**DOCUMENT EXCERPT**
[Start of section]

The preferred embodiment of the outrigger system of the present
invention provides another substantial advantage. For not only does
the housing extend sidewardly, but the novel housing also tilts or
translates downwardly so that the float pad equipped free ends of
the beams both approach the ground more quickly and directly. This
makes it possible for the float pads to be equipped with shorter
vertical fluid-actuated cylinders than in conventional outrigger
systems. The shorter vertical cylinder not only weighs and costs
less than larger cylinders, but it also can be retracted into the
housing to maximize beam length and minimize overhang.
Another advantage of the novel outrigger system of the preferred
embodiment of the present invention is that it uses a single
hydraulic cylinder to both translate or tilt the housing and to
extend the beam. The result is a substantial weight and cost
savings over previously known outrigger systems which employ two
separate cylinders, one for each purpose.
Various other pictures, objects and advantages will be apparent
from the description to follow.
BRIEF DESCRIPTION OF THE DRAWINGS
FIG. 1 is a side view in elevation of a truck crane including front
and back outrigger assemblies constituting preferred embodiments of
the present invention;
FIG. 2 is a top view of the truck crane of FIG. 1;
FIG. 3 is an enlarged rear view of the truck crane of FIG. 1;
FIG. 4 is an enlarged rear view of the truck crane of FIG. 1 with
the outrigger assembly fully extended;
FIG. 5 is an enlarged rear elevational view partially in section of
a single arm of the rear outrigger assembly with the arms in
storage position and the cover plate removed;
FIG. 6 is a plan view taken along lines 6--6 of FIG. 5;
FIG. 7 is a plan view taken along lines 7--7 of FIG. 6;
FIG. 8 is a plan view taken along lines 8--8 of FIG. 7; and
FIG. 9 is a plan view taken along lines 9--9 of FIG. 5.
DESCRIPTION OF THE PREFERRED EMBODIMENT
In the drawings, FIGS. 1 and 2 illustrate schematically a vehicle
10 having mounted thereon on a turntable 11, and a crane boom 12
for swivelling movement on the vehicle frame 13, the frame 13 being
supported when in transit by front and rear wheels.
In addition to the turntable 11 and the boom 12, the frame carries
two outrigger systems 14 and 15 including a first outrigger system
14 positioned ahead of the front wheels of the vehicle and a second
system 15 located just behind the rearmost wheels of the vehicle.
The two outrigger systems 14 and 15 are provided to insure that the
vehicle 10 will remain laterally stable when the crane 12 is
operating. While for purposes of illustration the outrigger systems
are illustrated on a crane it will be understood that they also can
be used with advantage on power shovels, equipment for loading
heavy items and any other type of equipment which requires
supplemental lateral support.
FIGS. 3 and 4 illustrate the rear outrigger unit 15 in storage
position and in use, respectively. As seen in FIG. 4, the rear
outrigger system 15 is comprised of two arms 16 each of which has a
housing 17, and a beam 18 which is provided at its free end with
float jacks 19.

[End of section]

**STORED DATA**
[Start of section]

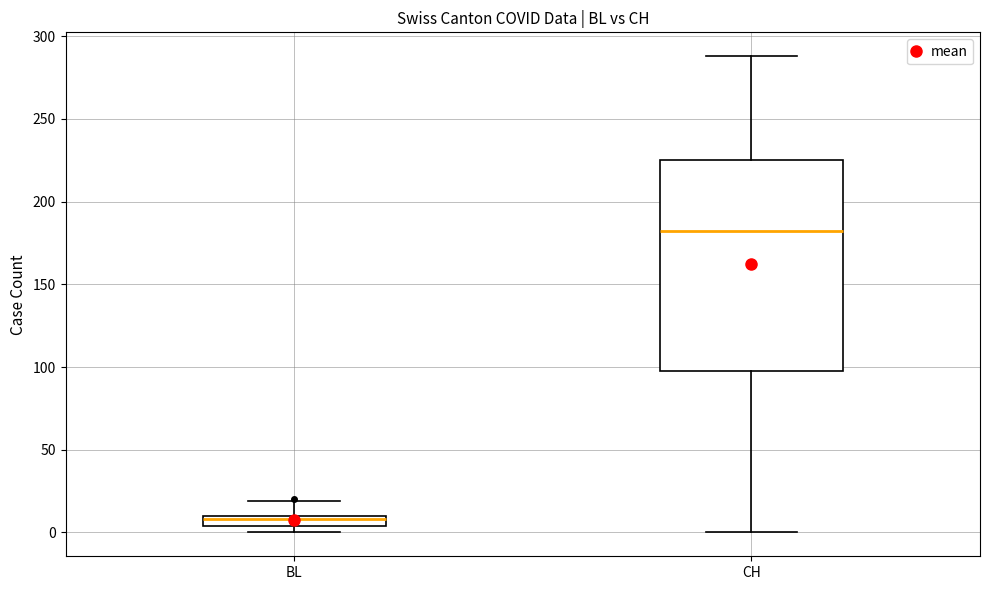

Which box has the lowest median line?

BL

[End of section]
[Start of section]

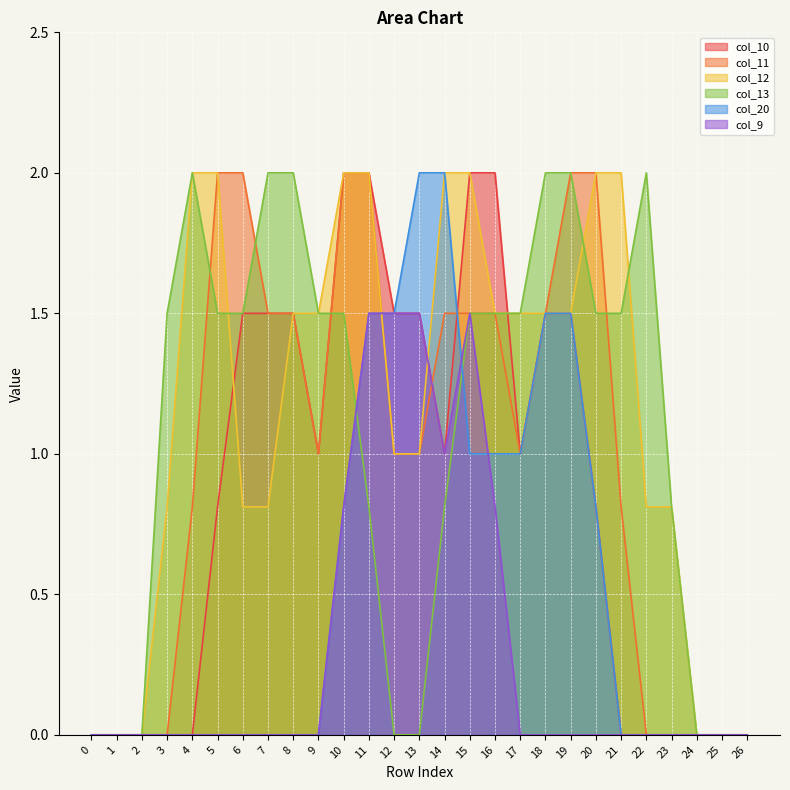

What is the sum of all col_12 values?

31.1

[End of section]

**REQUIREMENT A**
In the outrigger patent excerpt, how many hydraulic cylinders does the preferred embodiment use to tilt the housing and extend the beam?
**REQUIREMENT B**
Shorten the paragraph in the outrigger patent excerpt that begins "Another advantage of the novel outrigger system," keeping its main facts.
**REQUIREMENT C**
Carry on the outrigger patent excerpt from its last sentence.

**FINAL ANSWER A**
A single hydraulic cylinder does both.

**FINAL ANSWER B**
The preferred outrigger system uses one hydraulic cylinder both to tilt or translate the housing and to extend the beam. Earlier systems used two separate cylinders, so this design saves substantial weight and cost.

**FINAL ANSWER C**
The beam 17 and the housing 18 are preferably in the form of hollow
rectangular bodies and, as seen best in FIG. 4, both the beam 18
and the housing 17 can be extended sidewardly from the position
seen in FIG. 3, which is the normal storage position. In addition,
in FIG. 4, it can be seen that the beam 18 and the housing 17 are
extended not only sidewardly, but also they are tilted or
translated angularly downwardly.
In FIG. 5 a single outrigger arm 16 is illustrated in an enlarged
view with the cover plate removed and partially in section so that
the details can be seen. The arm 16 is shown in retracted position.
As seen in FIG. 4 and previously described, the arm 16 comprises a
housing 17, and a beam 18 which is equipped at one end with a
floating jack 19. The beam 18 is positioned within the housing 17
and is, therefore, shown in broken lines. In addition, there is
seen for the first time, partially in broken lines, a
fluid-actuated, three-piece cylinder 20 which serves to extend the
beam 18 and the housing 17. The cylinder 20 is positioned within
the telescoped hollow beam 18 and hollow housing 17 and has a
two-piece piston rod 24 which extends within the hollow interior of
the beam 18 to a point 25 adjacent the outer end of said beam 18
and the float jack 19 where it is pinned or fastened. The base 21
of the cylinder 20 is hingedly anchored to a mounting bracket 22
which is in turn mounted on the support 23.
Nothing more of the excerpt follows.